Instruction –
Copy the lines below word for word, from the very first line through the line that contains "locality: Unalaska Island. Dutch Harbor.". Include that last line and copy nothing after it.

☆ ☆ ☆ ☆

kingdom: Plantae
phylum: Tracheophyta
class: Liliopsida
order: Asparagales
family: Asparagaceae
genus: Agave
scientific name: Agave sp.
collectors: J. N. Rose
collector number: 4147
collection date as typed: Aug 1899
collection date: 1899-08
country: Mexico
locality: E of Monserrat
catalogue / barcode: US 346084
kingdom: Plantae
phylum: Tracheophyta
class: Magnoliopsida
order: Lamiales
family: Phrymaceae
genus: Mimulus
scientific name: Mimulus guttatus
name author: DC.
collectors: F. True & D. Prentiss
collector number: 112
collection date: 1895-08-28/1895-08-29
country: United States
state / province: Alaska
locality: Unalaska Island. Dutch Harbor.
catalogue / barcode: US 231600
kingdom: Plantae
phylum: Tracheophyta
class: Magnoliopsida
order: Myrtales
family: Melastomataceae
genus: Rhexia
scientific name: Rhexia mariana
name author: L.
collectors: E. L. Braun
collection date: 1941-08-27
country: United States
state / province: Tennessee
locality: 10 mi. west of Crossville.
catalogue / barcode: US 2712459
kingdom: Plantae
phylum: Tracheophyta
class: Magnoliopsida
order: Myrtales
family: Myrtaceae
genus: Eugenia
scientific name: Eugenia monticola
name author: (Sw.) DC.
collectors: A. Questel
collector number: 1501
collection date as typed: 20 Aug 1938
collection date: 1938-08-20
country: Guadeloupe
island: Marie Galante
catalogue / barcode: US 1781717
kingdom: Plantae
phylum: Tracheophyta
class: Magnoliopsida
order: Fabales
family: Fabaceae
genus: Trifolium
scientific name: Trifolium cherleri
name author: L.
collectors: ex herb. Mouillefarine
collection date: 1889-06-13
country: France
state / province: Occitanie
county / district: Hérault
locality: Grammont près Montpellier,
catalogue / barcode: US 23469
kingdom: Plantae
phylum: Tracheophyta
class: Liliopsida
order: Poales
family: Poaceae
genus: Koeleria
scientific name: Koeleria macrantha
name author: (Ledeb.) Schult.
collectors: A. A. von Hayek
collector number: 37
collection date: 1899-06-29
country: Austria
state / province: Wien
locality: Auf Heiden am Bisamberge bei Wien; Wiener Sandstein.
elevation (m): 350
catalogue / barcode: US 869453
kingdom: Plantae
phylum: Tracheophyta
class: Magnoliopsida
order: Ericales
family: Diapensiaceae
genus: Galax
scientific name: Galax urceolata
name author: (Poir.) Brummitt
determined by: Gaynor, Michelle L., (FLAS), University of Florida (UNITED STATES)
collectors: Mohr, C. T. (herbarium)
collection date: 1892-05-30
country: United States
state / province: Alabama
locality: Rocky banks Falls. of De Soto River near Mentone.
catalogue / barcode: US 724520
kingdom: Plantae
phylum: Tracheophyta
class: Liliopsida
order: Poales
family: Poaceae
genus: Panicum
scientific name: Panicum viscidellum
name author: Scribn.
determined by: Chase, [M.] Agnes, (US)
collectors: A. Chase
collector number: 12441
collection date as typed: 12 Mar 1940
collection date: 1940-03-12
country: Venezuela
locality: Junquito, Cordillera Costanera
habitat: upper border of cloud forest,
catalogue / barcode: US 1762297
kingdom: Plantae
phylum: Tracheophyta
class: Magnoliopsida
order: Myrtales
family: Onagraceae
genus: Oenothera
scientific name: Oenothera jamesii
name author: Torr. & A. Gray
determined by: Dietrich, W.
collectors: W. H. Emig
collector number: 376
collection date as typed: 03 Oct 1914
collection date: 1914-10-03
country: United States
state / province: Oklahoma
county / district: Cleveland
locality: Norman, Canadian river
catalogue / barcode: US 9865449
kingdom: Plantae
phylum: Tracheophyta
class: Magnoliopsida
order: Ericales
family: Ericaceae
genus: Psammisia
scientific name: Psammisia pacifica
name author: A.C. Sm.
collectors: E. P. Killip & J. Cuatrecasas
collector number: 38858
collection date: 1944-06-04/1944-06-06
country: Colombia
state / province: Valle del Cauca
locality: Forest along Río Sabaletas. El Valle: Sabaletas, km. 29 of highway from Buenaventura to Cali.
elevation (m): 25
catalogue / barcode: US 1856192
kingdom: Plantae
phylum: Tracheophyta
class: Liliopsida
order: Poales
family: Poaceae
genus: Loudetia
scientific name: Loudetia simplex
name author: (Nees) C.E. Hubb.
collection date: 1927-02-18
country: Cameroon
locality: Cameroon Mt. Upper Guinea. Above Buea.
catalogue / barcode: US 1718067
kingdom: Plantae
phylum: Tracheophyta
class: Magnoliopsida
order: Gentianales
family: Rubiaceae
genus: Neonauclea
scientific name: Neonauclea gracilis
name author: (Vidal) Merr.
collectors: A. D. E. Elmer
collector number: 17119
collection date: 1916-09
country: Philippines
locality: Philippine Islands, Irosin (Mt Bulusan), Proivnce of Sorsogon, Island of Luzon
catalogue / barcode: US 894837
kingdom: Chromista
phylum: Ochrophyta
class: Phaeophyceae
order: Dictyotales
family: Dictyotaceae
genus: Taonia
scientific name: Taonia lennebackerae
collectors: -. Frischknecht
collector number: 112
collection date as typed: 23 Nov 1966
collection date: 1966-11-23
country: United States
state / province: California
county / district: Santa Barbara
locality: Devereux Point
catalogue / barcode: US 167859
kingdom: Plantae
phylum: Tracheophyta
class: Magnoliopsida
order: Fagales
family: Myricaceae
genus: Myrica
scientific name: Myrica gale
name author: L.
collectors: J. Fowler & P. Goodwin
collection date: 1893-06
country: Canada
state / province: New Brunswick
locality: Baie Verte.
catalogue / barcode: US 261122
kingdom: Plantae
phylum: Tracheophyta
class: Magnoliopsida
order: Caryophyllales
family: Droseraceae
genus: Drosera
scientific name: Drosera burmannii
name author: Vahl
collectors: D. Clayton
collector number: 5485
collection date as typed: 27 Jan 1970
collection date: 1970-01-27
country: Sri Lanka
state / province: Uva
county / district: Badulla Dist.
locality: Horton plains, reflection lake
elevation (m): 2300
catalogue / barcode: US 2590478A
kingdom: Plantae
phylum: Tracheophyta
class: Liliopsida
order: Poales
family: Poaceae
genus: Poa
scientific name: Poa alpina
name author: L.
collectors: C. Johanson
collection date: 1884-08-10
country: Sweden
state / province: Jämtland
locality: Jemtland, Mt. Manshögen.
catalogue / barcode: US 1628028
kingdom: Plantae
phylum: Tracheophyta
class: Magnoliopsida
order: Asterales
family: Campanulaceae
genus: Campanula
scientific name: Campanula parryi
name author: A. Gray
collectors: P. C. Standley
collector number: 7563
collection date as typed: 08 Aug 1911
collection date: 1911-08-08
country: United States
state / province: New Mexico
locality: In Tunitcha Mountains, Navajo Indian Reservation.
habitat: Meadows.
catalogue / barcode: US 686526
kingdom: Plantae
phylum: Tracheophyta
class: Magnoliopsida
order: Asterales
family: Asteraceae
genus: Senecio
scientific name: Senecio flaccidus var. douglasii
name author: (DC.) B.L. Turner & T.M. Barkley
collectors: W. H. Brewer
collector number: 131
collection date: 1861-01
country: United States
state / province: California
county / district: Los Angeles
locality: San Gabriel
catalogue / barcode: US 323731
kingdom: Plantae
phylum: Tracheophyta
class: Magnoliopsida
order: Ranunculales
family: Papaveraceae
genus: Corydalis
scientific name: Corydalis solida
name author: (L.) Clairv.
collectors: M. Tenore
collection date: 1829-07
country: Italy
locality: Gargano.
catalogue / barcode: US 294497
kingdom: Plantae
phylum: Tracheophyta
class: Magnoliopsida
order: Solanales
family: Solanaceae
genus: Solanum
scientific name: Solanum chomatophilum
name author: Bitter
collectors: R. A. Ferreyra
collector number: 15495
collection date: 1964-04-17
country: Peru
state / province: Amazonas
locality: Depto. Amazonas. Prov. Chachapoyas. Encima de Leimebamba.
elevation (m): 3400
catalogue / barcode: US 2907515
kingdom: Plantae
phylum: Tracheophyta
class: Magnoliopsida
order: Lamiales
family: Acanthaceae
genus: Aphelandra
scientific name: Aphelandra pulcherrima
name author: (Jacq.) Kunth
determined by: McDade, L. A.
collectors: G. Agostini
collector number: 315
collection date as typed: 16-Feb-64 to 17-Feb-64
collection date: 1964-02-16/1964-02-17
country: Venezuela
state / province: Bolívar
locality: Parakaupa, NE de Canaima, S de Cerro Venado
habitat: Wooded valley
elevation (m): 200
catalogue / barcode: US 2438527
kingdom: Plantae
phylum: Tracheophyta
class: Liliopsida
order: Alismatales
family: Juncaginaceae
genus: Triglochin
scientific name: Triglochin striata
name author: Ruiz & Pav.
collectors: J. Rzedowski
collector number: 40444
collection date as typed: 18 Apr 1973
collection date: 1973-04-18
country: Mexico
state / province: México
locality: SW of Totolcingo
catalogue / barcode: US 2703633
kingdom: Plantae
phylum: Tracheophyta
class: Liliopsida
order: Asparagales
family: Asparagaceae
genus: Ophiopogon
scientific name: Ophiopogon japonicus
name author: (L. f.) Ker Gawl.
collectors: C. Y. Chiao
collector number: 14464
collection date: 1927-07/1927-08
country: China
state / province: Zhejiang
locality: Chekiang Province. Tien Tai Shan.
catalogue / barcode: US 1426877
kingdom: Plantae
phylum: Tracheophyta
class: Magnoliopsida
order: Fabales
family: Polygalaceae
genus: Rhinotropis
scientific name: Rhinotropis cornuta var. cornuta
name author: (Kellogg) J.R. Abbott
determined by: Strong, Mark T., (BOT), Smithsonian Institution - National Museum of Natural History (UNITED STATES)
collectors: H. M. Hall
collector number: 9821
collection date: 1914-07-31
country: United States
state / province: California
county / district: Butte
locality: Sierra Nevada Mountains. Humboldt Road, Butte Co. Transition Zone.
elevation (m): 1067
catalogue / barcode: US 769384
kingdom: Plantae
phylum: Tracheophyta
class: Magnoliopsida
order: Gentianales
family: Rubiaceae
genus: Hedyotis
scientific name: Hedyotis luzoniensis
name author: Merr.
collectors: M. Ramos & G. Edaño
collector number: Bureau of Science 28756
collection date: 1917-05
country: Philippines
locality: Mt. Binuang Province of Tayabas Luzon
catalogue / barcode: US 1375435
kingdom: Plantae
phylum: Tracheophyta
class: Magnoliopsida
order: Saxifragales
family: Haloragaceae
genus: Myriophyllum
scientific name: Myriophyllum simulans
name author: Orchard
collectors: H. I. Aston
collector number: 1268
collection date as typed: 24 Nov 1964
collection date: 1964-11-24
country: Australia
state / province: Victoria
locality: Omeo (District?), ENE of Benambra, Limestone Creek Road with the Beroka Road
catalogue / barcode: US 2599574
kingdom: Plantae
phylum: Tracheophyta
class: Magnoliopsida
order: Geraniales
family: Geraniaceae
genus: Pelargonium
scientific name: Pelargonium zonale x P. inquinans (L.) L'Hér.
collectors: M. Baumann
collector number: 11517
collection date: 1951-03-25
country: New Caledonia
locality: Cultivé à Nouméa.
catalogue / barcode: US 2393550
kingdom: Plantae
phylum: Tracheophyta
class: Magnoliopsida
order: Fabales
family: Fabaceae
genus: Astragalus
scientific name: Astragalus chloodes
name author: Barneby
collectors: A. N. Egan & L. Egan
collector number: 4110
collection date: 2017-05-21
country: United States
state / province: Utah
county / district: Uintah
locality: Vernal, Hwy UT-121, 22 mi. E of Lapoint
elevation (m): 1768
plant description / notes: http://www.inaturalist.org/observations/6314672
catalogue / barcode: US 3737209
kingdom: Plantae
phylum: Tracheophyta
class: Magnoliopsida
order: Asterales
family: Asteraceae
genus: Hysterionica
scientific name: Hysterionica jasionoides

☆ ☆ ☆ ☆

Solution below –
kingdom: Plantae
phylum: Tracheophyta
class: Liliopsida
order: Asparagales
family: Asparagaceae
genus: Agave
scientific name: Agave sp.
collectors: J. N. Rose
collector number: 4147
collection date as typed: Aug 1899
collection date: 1899-08
country: Mexico
locality: E of Monserrat
catalogue / barcode: US 346084
kingdom: Plantae
phylum: Tracheophyta
class: Magnoliopsida
order: Lamiales
family: Phrymaceae
genus: Mimulus
scientific name: Mimulus guttatus
name author: DC.
collectors: F. True & D. Prentiss
collector number: 112
collection date: 1895-08-28/1895-08-29
country: United States
state / province: Alaska
locality: Unalaska Island. Dutch Harbor.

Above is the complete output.